In, Who We Might Dare To Be, I write; I thought that when I transitioned from female to male I was coming home to myself. But it wasn’t until my body grew you, that I finally understood my own strength. As I felt you begin to grow, I was never more thankful for the body I had been given, for the life I had lived that led me to your Daddy, and for the miracle that made me both your Papa and your home for those nine months.
This banner serves as a love letter to my current self, to my inner-child, my teenage self, and all the versions I’ve been on the way to becoming who I am today. It took me almost forty years, and many different identities, but I feel at home with myself now. I know that I belong in this world.
You Belong is a free-form quilt that is a reimagining of the trans pride flag. The pink fabric was left over from a quilt I made for my daughter, the blue linen is from a sale bin at a local store, and the white flannel scraps are from one of my old shirts. The text on the banner is my own words.

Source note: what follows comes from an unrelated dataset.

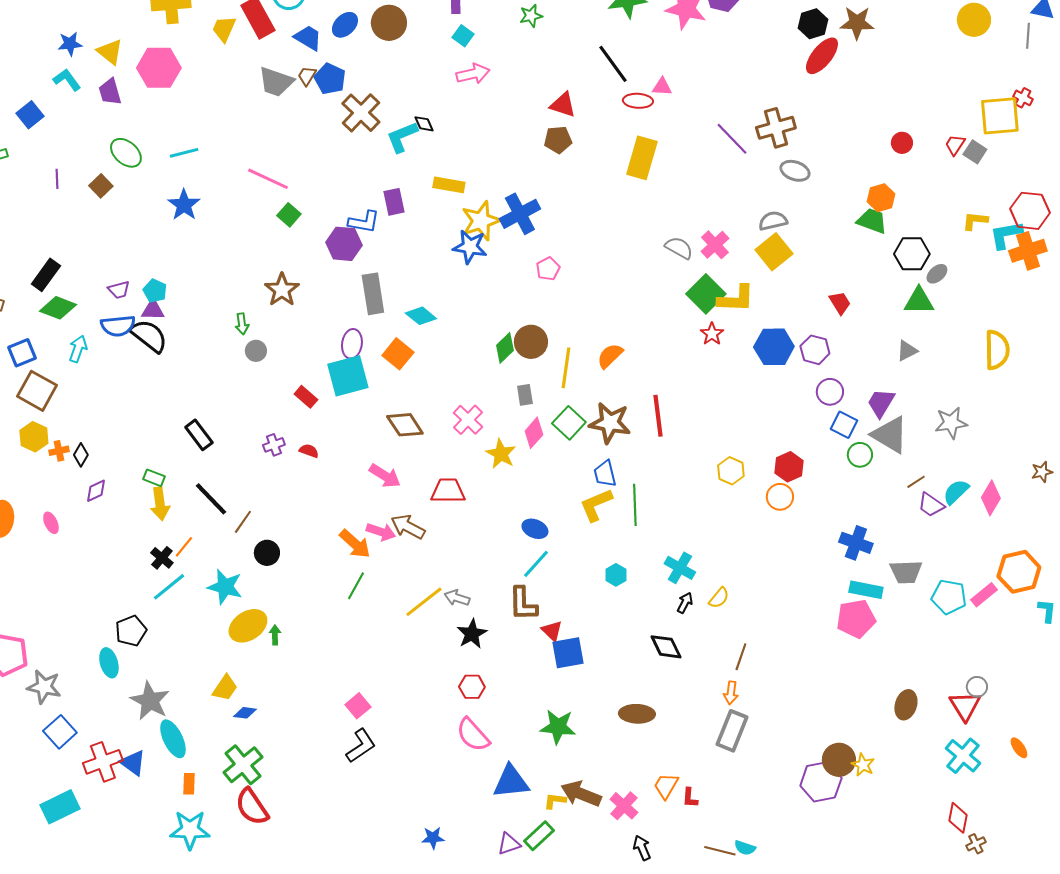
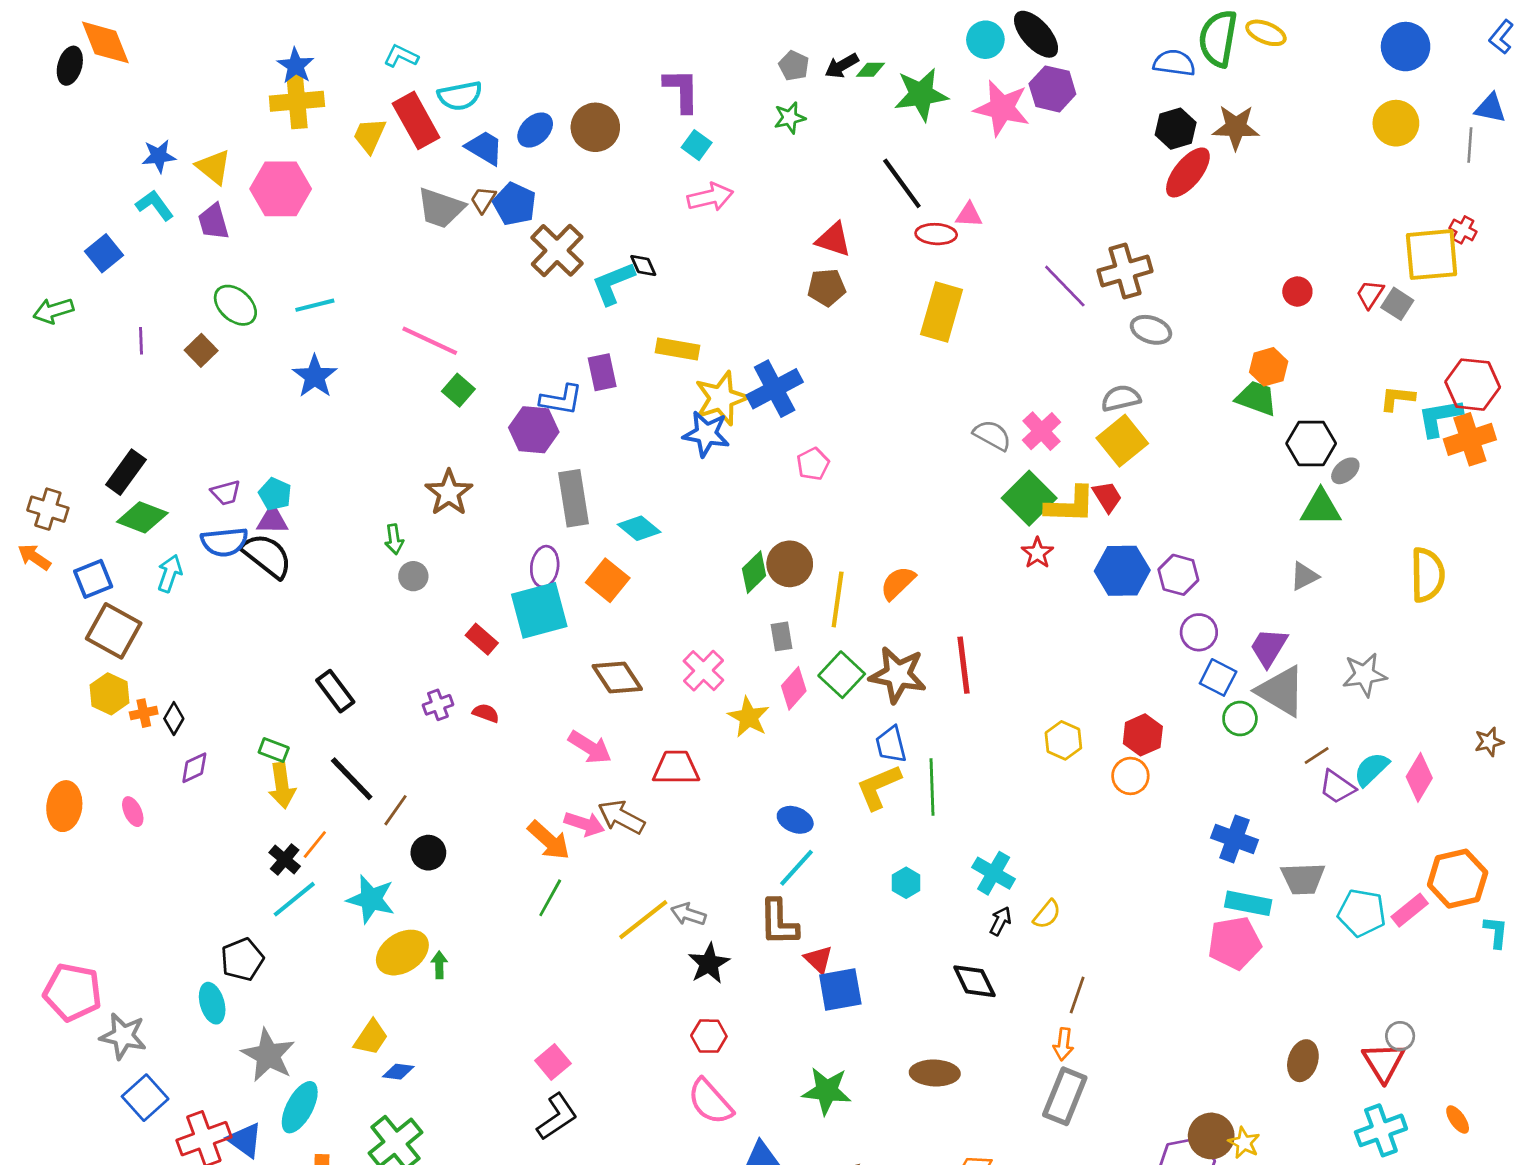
red trapezoid: (840, 303) -> (1107, 497), moved
cyan ellipse: (173, 739) -> (300, 1107), turned 54
cyan cross: (963, 756) -> (1381, 1130), turned 30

Stephen A. Stratton (he/him) is a queer & trans writer and sometimes artist, though he makes a living working in child care. Stephen began sewing as a young person alongside his mother and grandmother. He is a self-taught crafter and admittedly hates to follow a pattern, which is what has drawn him to scrap quilting and free-form quilting. His creative projects are largely inspired by his queer & trans identity, parenthood, his love of nature, and the intersection where they all meet. Stephen lives in the Wabakanki territory now called Portland, Maine, with his nine year old child and their dog, and when he is not writing or creating he is spending time outdoors hiking, kayaking, and camping.